Beim Rundgang durch die Frühjahrsausstellungen in der Kunststation kommt man aus dem Staunen nicht heraus. Was für eine unglaubliche Vielfalt an Werken – aus verschiedensten Materialen und mit unterschiedlichsten Techniken – haben vier Kunstschaffende in ihren individuellen Ausstellungen zusammengetragen.

Alle Künstlerinnen und Künstler waren zur Eröffnung anwesend, um mit dem Publikum ins Gespräch zu kommen.

Peter Mayer zeigt zahlreiche Collagen und Installationen aus Hunderten unterschiedlicher Fundstücke, wie Fahrradschläuchen, verwelkten Pflanzen oder Polaroid-Fotos. Bodo Korsig präsentiert riesige Filzobjekte mit herausgeschnittenen Mustern und Installationen. Sonja Kuprat entführt das Publikum in grellfarbige oder finstere Wolkenlandschaften die zum Träumen anregen. Anette Kramer zeigt in der Studioausstellung ihre gezeichneten Figuren mit gleichen Bewegungen aus unterschiedlichen Perspektiven. 

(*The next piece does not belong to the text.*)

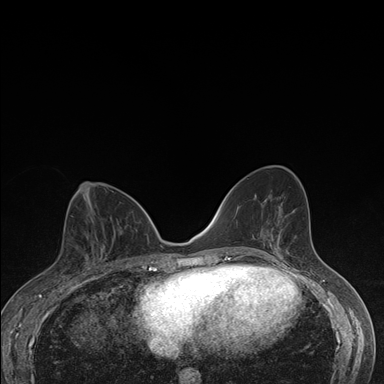
Breast MRI (dynamic contrast-enhanced), one axial slice; position 79 of 176 along the scan axis; dynamic contrast-enhanced series, time point 2 of 7 at this slice position (early post-contrast); 1.5 T; TE 1.5 ms, TR 4.2 ms; 384 × 384 image matrix. Female patient.
Annotated regions visible in this slice (semi-automatic segmentation, software-assisted and operator-edited):
- enhancing-tissue mask used for the functional tumour volume (all voxels passing the contrast-enhancement thresholds inside the analysis volume; usually the tumour): bounding box [x1, y1, x2, y2] px = [83, 245, 105, 262]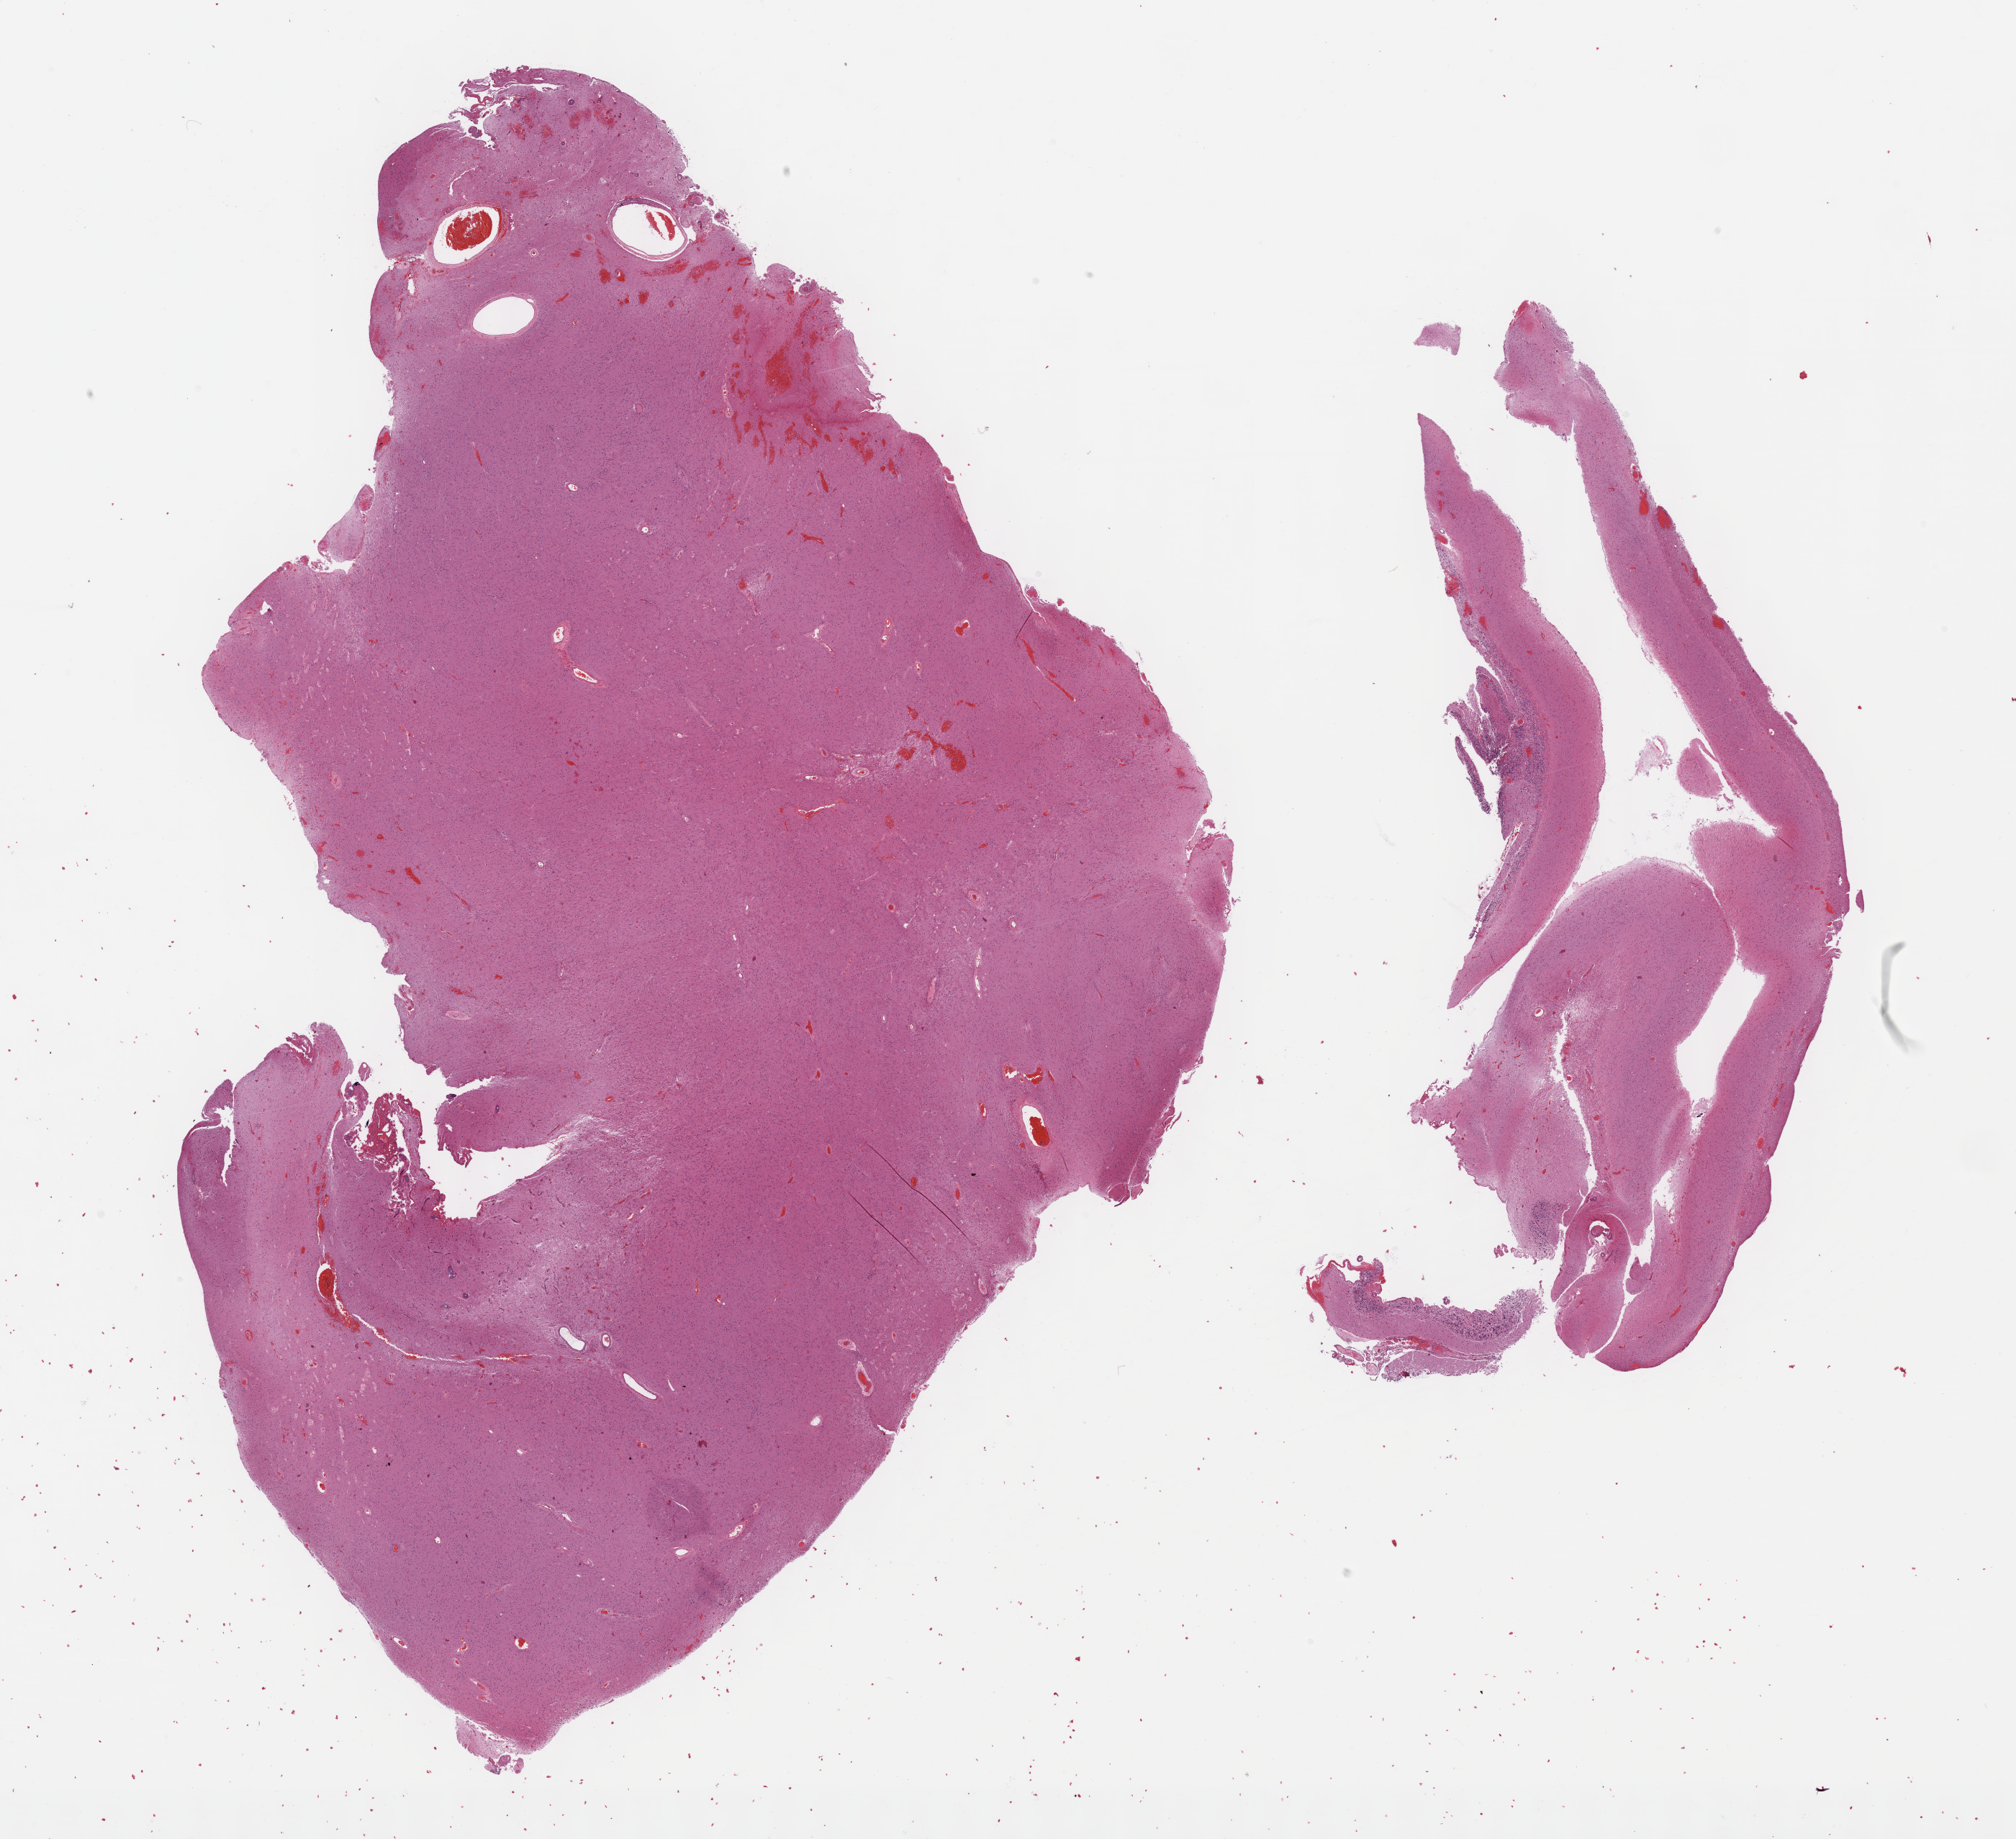
Hematoxylin and eosin (H&E) stained whole-slide image, a low-resolution overview of the entire scanned area, about 22.7 x 20.7 mm (from a 40x scan); FFPE section; primary tumour sample from the brain. Patient: female, age at initial diagnosis 32 years. Histologic grade: G2 (moderately differentiated).
Laterality: midline. Diagnosis: Astrocytoma, NOS.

„Wahrnehmung“, betonte Kuratorin Dr. Elisabeth Heil bei der Vernissage, das sei „ein Wort, das immer wieder in Texten über Kunst, Künstlerinnen und Künstler vorkommt.“ Doch Wahrnehmung ist ein komplexer Prozess, der nicht nur die Sinne anspricht, sondern durch innere und äußere Prozesse beeinflusst wird. Kunstschaffende hinterfragen diese Wahrnehmungsprozesse, spielen, verfremden oder irritieren sie bewusst mit ihren Gestaltungen.

„Fluide Bildwelten“, der Titel von Mayers Collagen macht deutlich, dass die vielen Fundstücke die er miteinander verbindet, Momentaufnahmen seiner Erinnerungen sind. Zu jedem „Teilchen“ erzählt er Geschichten, Feldpostbriefe fand er in einem gekauften Haus, Portland-Zementsäcke brachte er aus Marokko mit. Das klingt spannend, aber man muss es nicht wissen, um sich von den riesigen Werken berühren zu lassen, die einen in seiner Schau zunächst begegnen. Man kann zwar versuchen Mayers Geschichten zu entschlüsseln, doch seine Arbeiten sind keine Ratespiele. Es sind ästhetische Kompositionen, die etwas in uns zum Schwingen bringen. 

Korsigs „Gedankenströme“, so der Titel seiner Installationen und Objekte, liegen komplexe neurologische Phänomene zugrunde – aber auch die muss man nicht nachvollziehen, um die einzelnen Arbeiten auf sich wirken zu lassen.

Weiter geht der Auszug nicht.